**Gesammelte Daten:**
---*---

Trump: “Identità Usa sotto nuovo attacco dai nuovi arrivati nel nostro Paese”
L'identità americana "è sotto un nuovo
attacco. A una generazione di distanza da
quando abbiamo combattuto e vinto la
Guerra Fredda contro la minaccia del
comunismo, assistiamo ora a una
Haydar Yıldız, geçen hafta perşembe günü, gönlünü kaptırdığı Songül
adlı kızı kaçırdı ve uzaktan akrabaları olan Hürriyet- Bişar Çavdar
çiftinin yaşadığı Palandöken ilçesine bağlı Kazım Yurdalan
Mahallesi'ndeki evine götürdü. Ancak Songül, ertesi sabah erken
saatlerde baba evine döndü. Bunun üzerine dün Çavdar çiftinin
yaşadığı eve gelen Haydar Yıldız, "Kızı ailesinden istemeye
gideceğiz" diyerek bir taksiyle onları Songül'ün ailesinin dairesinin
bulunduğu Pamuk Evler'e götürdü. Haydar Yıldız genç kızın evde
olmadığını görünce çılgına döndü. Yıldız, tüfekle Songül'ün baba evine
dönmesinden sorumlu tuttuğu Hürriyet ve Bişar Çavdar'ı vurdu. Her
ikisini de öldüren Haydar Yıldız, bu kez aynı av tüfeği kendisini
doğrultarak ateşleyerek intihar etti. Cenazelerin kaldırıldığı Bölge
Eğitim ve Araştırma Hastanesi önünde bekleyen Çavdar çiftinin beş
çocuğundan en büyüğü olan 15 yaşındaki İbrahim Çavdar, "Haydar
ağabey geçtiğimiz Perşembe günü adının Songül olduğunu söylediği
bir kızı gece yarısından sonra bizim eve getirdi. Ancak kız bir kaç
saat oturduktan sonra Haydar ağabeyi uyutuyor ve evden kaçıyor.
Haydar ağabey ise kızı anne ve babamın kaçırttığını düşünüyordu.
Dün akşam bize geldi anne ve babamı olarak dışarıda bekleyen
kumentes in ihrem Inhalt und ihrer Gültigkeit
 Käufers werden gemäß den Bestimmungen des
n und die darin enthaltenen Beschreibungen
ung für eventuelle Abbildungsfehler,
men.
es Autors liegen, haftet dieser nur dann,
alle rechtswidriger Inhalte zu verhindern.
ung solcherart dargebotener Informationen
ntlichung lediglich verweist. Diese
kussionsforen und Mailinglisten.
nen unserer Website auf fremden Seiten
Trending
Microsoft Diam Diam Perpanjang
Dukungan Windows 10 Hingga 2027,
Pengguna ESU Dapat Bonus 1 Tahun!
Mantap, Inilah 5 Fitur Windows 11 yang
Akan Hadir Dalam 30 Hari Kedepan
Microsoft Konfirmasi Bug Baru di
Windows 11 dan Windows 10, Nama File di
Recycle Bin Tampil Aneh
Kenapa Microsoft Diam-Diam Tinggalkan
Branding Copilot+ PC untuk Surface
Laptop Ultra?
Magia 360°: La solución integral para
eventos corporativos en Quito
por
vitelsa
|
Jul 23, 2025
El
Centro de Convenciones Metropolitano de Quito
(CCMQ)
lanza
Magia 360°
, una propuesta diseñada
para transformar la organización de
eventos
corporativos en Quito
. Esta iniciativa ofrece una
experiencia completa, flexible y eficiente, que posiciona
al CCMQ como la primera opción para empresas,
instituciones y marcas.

---*---

**Deine Aufgabe:**
Sammle aus den Zeilen oben jede Zeile heraus, in der die Zeichenfolge „CCMQ“ vorkommt. Groß- und Kleinschreibung zählt.

**Lösung:**
(CCMQ)
al CCMQ como la primera opción para empresas,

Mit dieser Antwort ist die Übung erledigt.